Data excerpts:
=====

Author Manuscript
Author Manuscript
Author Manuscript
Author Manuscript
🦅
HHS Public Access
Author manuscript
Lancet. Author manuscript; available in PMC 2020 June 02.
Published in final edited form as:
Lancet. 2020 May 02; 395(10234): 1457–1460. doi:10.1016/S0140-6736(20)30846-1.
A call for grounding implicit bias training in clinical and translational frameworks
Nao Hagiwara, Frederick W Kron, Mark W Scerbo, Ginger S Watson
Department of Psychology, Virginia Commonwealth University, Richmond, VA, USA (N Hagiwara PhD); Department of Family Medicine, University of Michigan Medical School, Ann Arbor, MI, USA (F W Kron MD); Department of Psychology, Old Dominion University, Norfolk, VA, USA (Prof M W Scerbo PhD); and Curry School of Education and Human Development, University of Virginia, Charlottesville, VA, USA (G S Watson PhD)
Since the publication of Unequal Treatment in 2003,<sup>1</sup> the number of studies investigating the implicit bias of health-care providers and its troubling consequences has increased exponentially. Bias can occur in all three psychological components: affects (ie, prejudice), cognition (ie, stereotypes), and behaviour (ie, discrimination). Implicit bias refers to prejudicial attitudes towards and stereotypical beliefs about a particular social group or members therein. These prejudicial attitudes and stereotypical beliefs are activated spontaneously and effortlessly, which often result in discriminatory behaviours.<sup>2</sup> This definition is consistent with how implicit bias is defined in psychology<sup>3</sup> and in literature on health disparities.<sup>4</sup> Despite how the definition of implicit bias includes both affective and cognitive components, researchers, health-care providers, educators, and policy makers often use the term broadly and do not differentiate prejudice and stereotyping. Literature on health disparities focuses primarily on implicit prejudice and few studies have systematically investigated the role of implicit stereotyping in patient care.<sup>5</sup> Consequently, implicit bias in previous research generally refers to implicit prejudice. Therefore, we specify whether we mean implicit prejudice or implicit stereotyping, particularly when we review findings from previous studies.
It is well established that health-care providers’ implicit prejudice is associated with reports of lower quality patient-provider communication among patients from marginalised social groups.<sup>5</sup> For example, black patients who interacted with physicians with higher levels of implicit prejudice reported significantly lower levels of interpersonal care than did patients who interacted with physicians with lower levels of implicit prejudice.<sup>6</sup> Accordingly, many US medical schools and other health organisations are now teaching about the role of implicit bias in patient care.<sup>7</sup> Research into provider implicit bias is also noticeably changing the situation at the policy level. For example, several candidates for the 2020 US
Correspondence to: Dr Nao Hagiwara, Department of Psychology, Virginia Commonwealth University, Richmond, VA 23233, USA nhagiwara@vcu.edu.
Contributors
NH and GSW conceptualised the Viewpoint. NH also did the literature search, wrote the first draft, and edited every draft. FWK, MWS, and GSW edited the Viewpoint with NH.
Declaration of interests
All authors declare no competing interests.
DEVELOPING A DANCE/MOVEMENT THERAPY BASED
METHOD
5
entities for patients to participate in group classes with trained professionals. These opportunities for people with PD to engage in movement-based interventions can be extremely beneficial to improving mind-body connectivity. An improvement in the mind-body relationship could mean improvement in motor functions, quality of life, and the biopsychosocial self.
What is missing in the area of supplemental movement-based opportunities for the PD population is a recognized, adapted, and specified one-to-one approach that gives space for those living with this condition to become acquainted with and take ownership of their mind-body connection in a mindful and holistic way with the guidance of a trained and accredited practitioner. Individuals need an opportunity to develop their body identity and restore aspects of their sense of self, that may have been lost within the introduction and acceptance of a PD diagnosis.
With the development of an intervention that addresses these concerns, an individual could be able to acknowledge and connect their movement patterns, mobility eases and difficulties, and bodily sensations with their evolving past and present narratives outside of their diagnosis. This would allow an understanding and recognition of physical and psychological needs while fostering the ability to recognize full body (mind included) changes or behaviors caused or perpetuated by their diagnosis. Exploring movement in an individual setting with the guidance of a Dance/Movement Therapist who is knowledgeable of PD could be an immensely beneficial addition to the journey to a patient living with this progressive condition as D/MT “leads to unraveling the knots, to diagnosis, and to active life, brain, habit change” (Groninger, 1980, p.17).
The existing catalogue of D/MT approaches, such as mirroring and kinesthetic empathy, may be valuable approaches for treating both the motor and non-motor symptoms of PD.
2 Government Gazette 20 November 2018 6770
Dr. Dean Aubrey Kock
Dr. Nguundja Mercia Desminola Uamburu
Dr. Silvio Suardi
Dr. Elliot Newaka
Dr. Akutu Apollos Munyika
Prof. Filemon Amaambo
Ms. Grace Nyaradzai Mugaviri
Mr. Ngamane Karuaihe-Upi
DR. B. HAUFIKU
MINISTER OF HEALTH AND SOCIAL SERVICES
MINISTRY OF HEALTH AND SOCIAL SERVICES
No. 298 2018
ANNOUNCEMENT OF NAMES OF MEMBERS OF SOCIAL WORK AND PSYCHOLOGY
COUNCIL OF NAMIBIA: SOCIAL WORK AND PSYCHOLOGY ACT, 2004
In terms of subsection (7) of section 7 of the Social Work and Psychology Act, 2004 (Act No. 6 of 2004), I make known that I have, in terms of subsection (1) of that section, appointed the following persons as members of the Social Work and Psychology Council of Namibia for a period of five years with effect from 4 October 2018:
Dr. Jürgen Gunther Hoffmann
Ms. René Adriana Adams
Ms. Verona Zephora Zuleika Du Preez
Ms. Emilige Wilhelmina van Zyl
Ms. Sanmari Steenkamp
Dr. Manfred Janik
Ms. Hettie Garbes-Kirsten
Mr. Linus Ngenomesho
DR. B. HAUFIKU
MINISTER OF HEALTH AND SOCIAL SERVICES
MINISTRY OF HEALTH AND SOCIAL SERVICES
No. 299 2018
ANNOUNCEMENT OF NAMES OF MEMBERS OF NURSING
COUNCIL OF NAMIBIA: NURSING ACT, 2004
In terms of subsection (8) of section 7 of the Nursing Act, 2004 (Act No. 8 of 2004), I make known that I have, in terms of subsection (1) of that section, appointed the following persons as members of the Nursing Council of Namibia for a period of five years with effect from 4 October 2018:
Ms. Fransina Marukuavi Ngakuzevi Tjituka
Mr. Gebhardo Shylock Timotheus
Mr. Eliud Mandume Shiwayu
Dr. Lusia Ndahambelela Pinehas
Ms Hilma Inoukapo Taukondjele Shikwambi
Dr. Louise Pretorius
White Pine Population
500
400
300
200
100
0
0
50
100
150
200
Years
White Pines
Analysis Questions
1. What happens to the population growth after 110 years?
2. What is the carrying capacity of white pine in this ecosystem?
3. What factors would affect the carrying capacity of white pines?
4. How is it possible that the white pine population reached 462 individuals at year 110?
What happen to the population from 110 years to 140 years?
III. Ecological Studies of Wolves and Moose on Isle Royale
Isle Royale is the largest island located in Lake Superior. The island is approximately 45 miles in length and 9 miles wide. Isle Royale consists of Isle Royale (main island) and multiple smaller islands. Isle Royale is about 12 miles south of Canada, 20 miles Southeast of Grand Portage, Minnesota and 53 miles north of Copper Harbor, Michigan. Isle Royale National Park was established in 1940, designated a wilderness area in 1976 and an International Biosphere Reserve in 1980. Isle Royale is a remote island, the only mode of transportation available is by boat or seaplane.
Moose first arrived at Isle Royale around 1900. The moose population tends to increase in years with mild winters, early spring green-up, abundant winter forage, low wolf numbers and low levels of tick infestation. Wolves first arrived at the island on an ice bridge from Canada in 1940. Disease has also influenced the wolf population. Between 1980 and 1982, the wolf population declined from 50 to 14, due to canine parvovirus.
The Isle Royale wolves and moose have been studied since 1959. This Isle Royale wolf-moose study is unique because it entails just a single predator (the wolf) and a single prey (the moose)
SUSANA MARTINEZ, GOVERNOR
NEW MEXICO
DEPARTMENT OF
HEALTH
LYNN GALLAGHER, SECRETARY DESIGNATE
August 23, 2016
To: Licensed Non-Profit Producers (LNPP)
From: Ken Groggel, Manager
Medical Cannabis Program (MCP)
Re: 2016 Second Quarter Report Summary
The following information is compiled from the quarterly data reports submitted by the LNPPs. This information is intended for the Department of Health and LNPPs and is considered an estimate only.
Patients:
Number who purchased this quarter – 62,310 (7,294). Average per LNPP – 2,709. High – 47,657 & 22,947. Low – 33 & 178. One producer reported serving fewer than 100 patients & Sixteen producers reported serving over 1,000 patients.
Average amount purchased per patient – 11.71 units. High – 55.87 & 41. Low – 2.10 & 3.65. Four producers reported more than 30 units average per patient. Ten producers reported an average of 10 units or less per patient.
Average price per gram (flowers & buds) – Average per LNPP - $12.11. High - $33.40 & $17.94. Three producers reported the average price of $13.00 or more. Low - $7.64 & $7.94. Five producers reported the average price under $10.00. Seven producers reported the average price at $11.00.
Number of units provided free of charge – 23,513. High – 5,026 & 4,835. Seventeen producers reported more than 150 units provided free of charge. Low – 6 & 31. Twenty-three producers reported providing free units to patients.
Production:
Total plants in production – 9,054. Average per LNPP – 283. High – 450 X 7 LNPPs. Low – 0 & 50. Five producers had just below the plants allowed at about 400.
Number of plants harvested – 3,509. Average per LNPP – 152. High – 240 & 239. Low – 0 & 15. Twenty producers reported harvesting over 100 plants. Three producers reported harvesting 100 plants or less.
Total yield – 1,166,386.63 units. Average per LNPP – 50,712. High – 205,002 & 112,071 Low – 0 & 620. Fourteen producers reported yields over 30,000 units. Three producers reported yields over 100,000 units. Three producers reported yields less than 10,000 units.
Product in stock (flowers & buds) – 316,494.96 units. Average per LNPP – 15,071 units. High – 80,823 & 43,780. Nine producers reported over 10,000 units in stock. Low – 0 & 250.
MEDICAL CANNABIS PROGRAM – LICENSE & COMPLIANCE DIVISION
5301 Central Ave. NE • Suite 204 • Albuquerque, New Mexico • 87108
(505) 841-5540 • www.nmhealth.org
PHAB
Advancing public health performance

=====

**Problem details:**
From the records above, copy only the lines starting with the line that holds "4. How is it" and going on through the line that holds "III. Ecological Studies", exactly as written.

**Solution for this problem:**
4. How is it possible that the white pine population reached 462 individuals at year 110?
What happen to the population from 110 years to 140 years?
III. Ecological Studies of Wolves and Moose on Isle Royale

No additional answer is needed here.